» **Material for the task**:
Start of Block

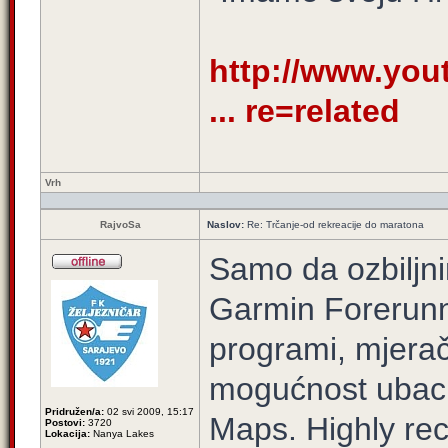
http://www.yo
... re=related
Vrh
RajvoSa
Naslov:
Re: Trčanje-od rekreacije do maratona
Samo da ozbiljni
Garmin Forerunne
programi, mjerač 
mogućnost ubaci
Pridružen/a:
02 svi 2009, 15:17
Maps. Highly 
Postovi:
3720
Lokacija:
Nanya Lakes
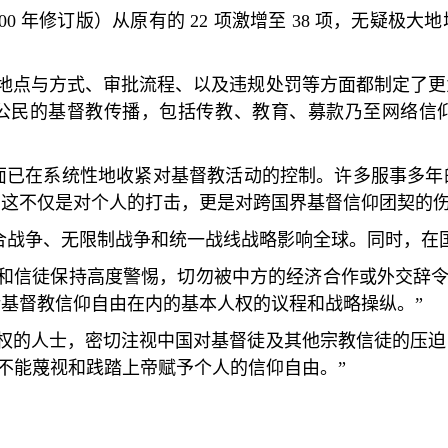
000
年修订版）从原有的
22
项激增至
38
项，无疑极大地
地点与方式、审批流程、以及违规处罚等方面都制定了更
公民的基督教传播，包括传教、教育、募款乃至网络信
面已在系统性地收紧对基督教活动的控制。许多服事多年
。这不仅是对个人的打击，更是对跨国界基督信仰团契的
合战争、无限制战争和统一战线战略影响全球。同时，在
和信徒保持高度警惕，切勿被中方的经济合作或外交辞
括基督教信仰自由在内的基本人权的议程和战略操纵。
”
权的人士，密切注视中国对基督徒及其他宗教信徒的压迫
不能蔑视和践踏上帝赋予个人的信仰自由。
”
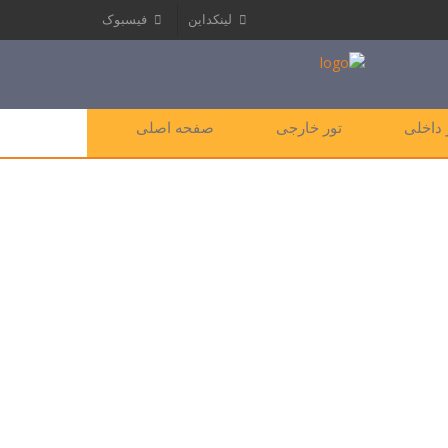
لینکداین
فیسبوک
 داخلی
تور خارجی
صفحه اصلی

End of Block

» **Prompt**:
Reproduce exactly and only the lines from the line that contains "地点与方式、审批流程、以及违规处罚等方面都制定了更" to the end of the data above, both ends included. No pictures go in the copy.

» **Exercise solution**:
地点与方式、审批流程、以及违规处罚等方面都制定了更
公民的基督教传播，包括传教、教育、募款乃至网络信
面已在系统性地收紧对基督教活动的控制。许多服事多年
。这不仅是对个人的打击，更是对跨国界基督信仰团契的
合战争、无限制战争和统一战线战略影响全球。同时，在
和信徒保持高度警惕，切勿被中方的经济合作或外交辞
括基督教信仰自由在内的基本人权的议程和战略操纵。
”
权的人士，密切注视中国对基督徒及其他宗教信徒的压迫
不能蔑视和践踏上帝赋予个人的信仰自由。
”
لینکداین
فیسبوک
 داخلی
تور خارجی
صفحه اصلی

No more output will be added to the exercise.